• _Task directions_
Please copy each line below that contains the word "middle".

(Records from a data source)
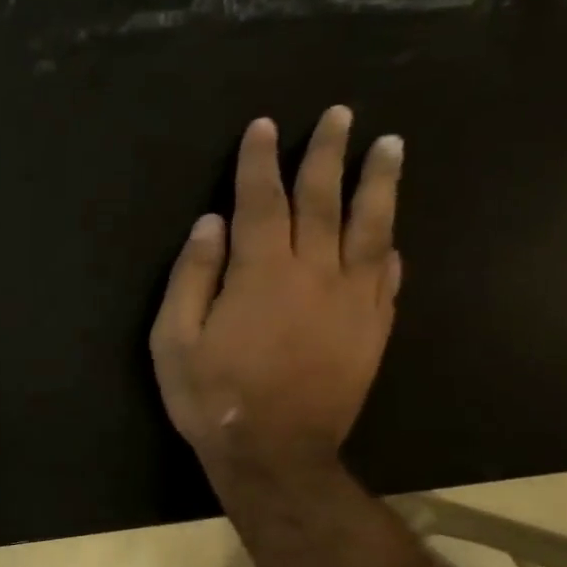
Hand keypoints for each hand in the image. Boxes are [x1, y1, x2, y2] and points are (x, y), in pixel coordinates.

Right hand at [150, 106, 402, 479]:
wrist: (275, 452)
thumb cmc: (212, 397)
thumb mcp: (174, 341)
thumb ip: (192, 278)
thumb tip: (210, 225)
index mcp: (262, 273)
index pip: (263, 202)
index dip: (260, 162)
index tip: (263, 127)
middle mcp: (316, 272)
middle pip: (325, 200)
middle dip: (327, 153)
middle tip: (339, 114)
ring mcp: (353, 299)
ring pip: (372, 226)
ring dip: (379, 182)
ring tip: (389, 146)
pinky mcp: (374, 328)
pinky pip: (388, 275)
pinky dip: (390, 247)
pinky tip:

• _Task response_
middle mcp: (316, 272)
middle pip: (325, 200)
middle dip: (327, 153)
middle tip: (339, 114)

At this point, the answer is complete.